**PROBLEM TO SOLVE**
Copy the lines of the data from the one containing "sub-region: Crawford County" through the one containing "region: Rivers", both included. Leave the picture lines out of your copy.

(Collection entries)
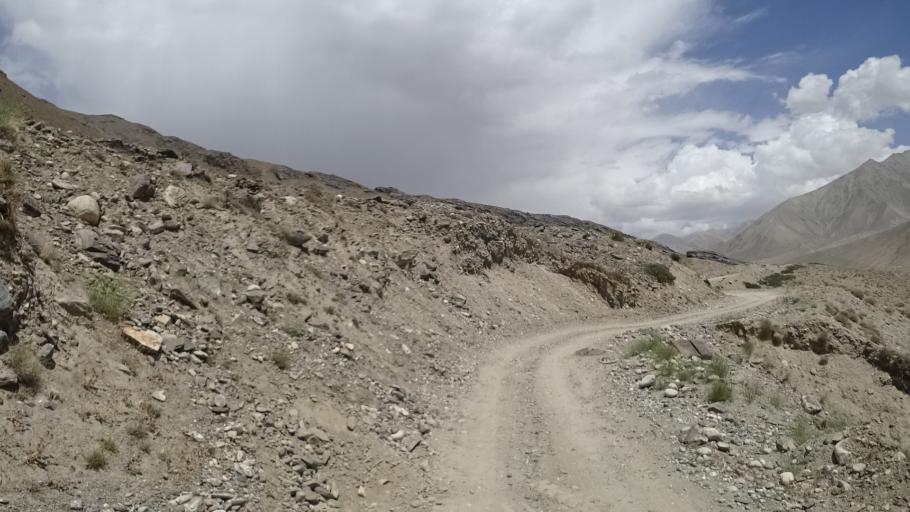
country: AF
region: Badakhshan
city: Khandud
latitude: 37.0951
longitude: 72.7074
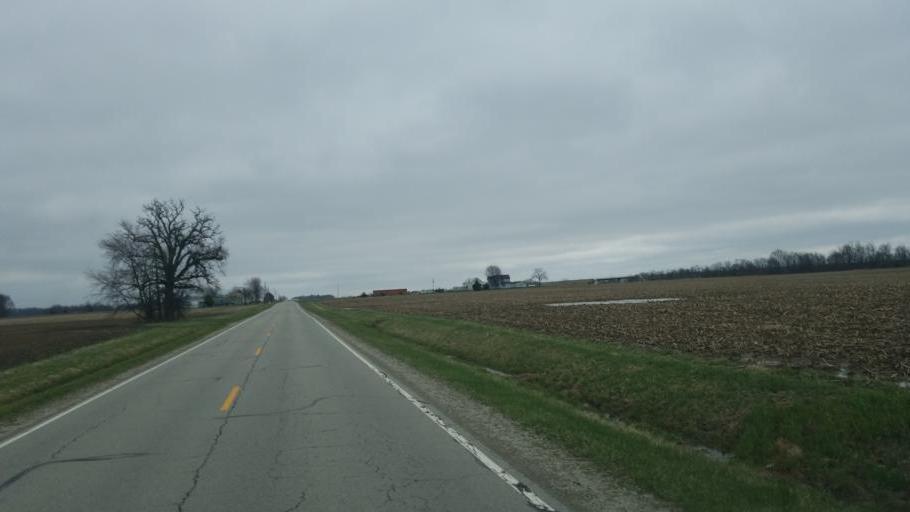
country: US
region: Ohio
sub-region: Crawford County
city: Bucyrus
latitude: 40.8191
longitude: -83.1059
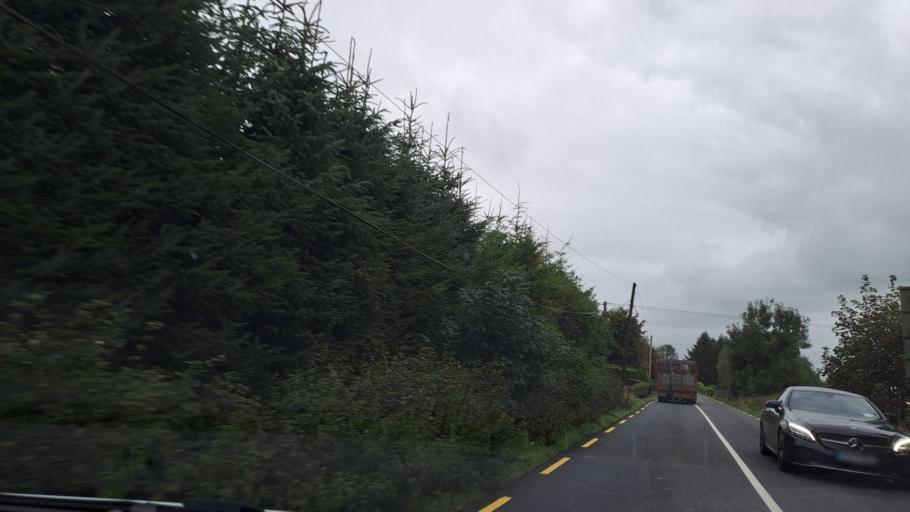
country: IE
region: Ulster
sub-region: County Monaghan
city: Castleblayney
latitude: 54.0852
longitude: -6.8270
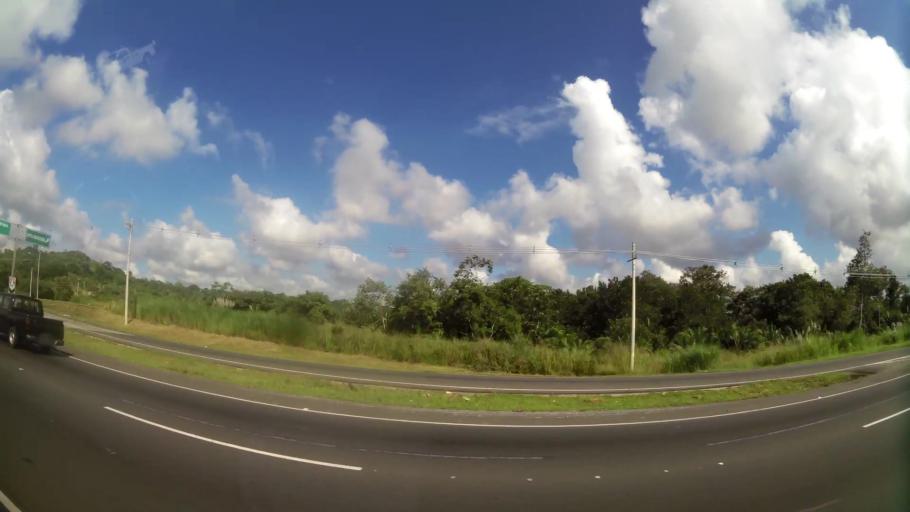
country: PA
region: Panama
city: Nuevo Arraijan
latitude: 8.9110
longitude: -79.7273
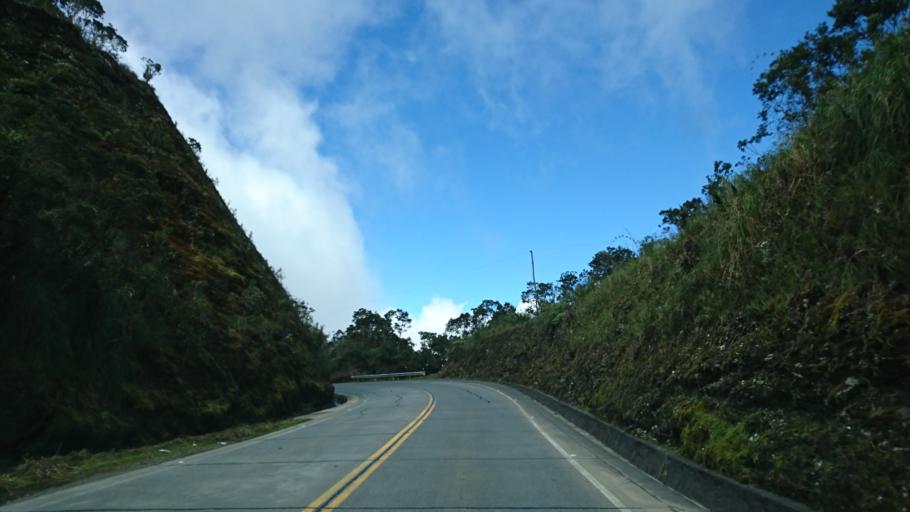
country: BO
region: La Paz
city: Coroico
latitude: -16.2856
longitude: -67.8446
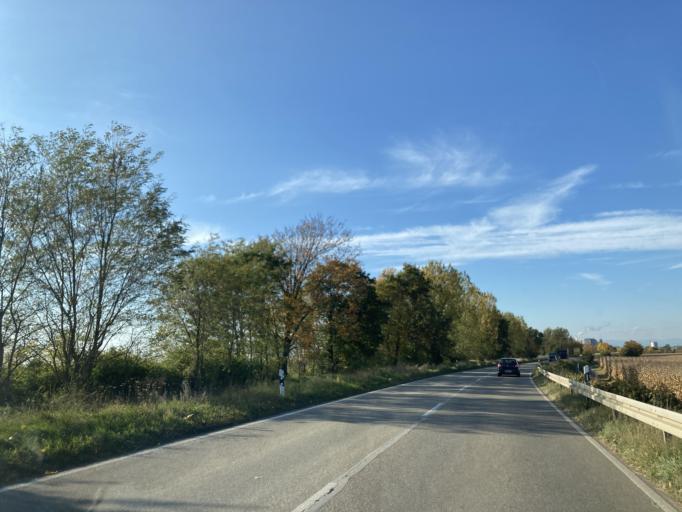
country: DE
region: Baden-Wuerttemberg
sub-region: Freiburg Region
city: Eschbach
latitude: 47.8826
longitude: 7.6356
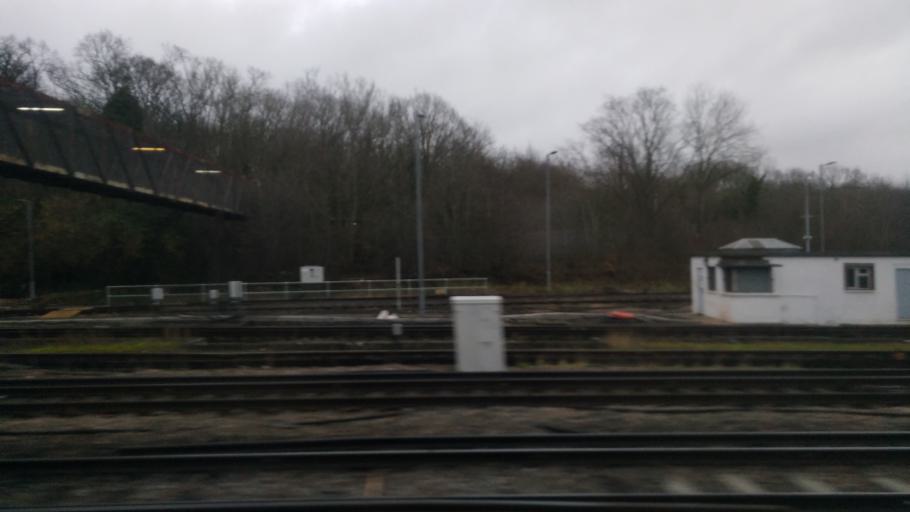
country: GB
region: England
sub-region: Greater London
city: Bromley
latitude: 51.4355
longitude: 0.0156
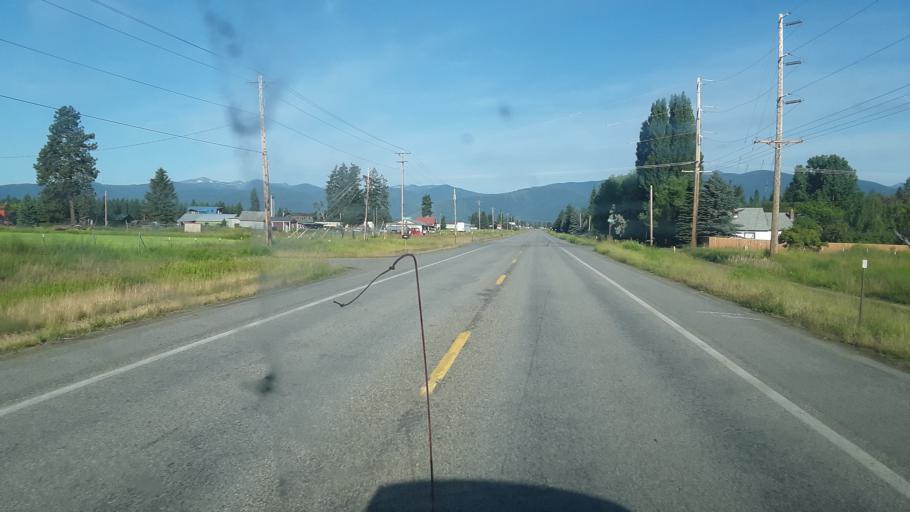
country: US
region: Idaho
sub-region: Boundary County
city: Bonners Ferry
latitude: 48.7315
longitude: -116.2748
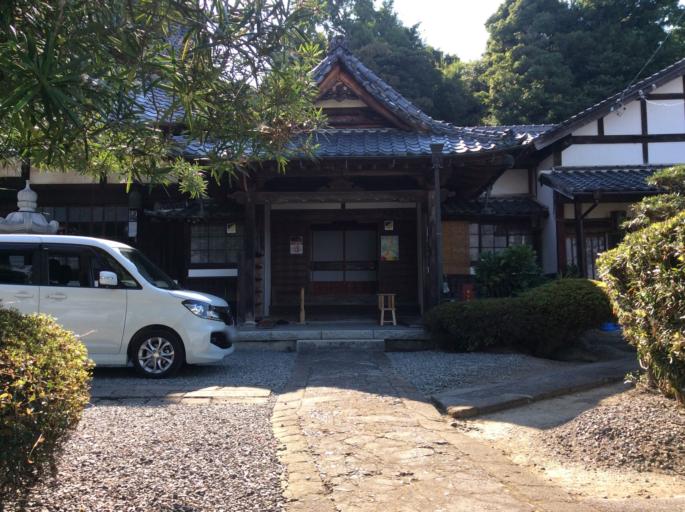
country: JP
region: Shizuoka
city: Fujinomiya
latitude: 35.1053
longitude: 138.5546
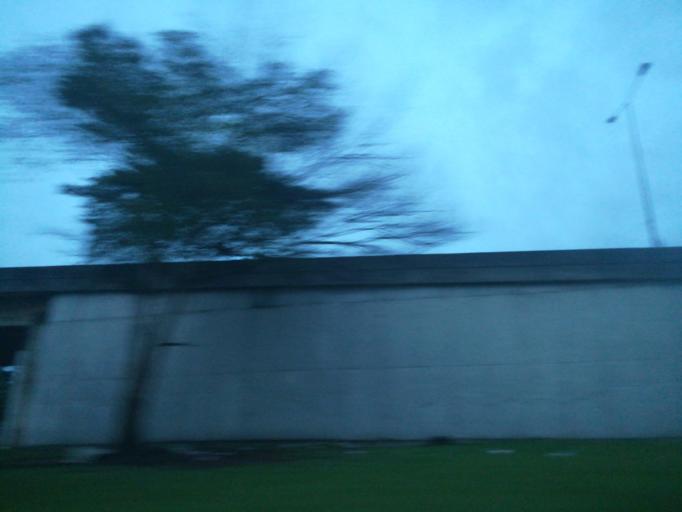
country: NG
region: Rivers
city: Port Harcourt
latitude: 4.7868
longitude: 7.0041
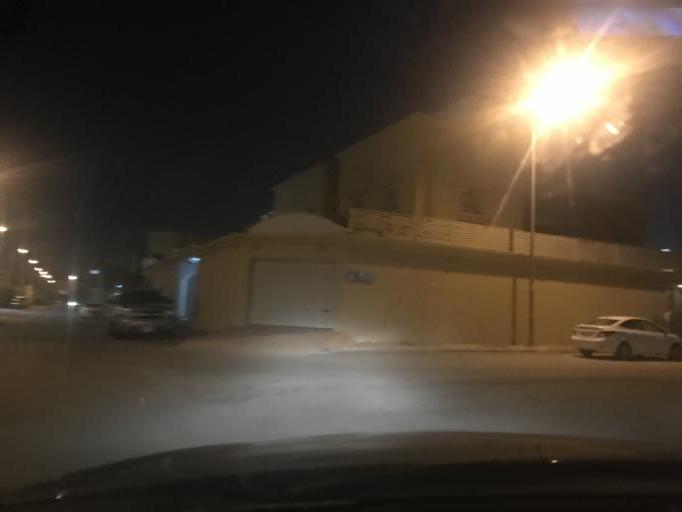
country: SA
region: Ar Riyad
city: Riyadh
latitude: 24.7499
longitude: 46.7513
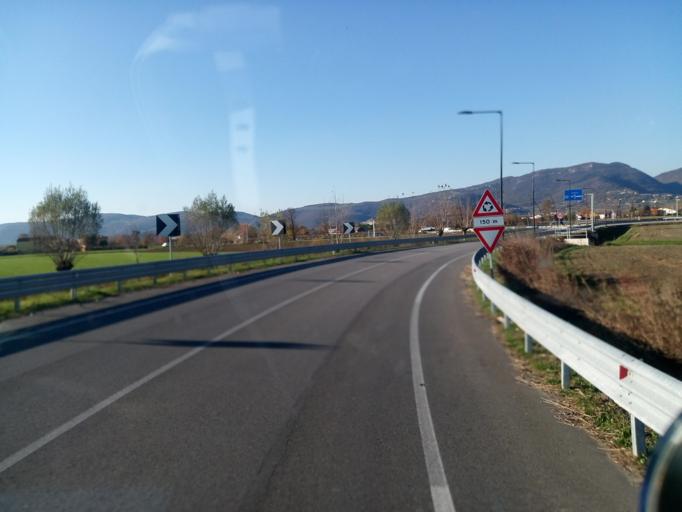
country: IT
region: Veneto
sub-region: Provincia di Vicenza
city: Ponte di Barbarano
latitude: 45.3849
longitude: 11.5671
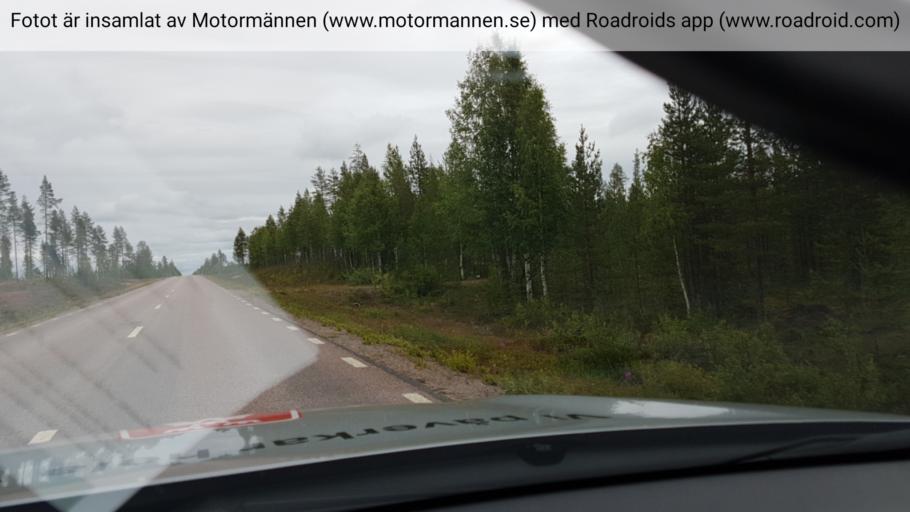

**SOLVED PROBLEM**
sub-region: Crawford County
city: Bucyrus
latitude: 40.8191
longitude: -83.1059
country: IE
region: Ulster
sub-region: County Monaghan
city: Castleblayney
latitude: 54.0852
longitude: -6.8270
country: PA
region: Panama
city: Nuevo Arraijan
latitude: 8.9110
longitude: -79.7273
country: BO
region: La Paz
city: Coroico
latitude: -16.2856
longitude: -67.8446
country: DE
region: Baden-Wuerttemberg
sub-region: Freiburg Region
city: Eschbach
latitude: 47.8826
longitude: 7.6356
country: GB
region: England
sub-region: Greater London
city: Bromley
latitude: 51.4355
longitude: 0.0156
country: US
region: Idaho
sub-region: Boundary County
city: Bonners Ferry
latitude: 48.7315
longitude: -116.2748
country: JP
region: Shizuoka
city: Fujinomiya
latitude: 35.1053
longitude: 138.5546
country: NG
region: Rivers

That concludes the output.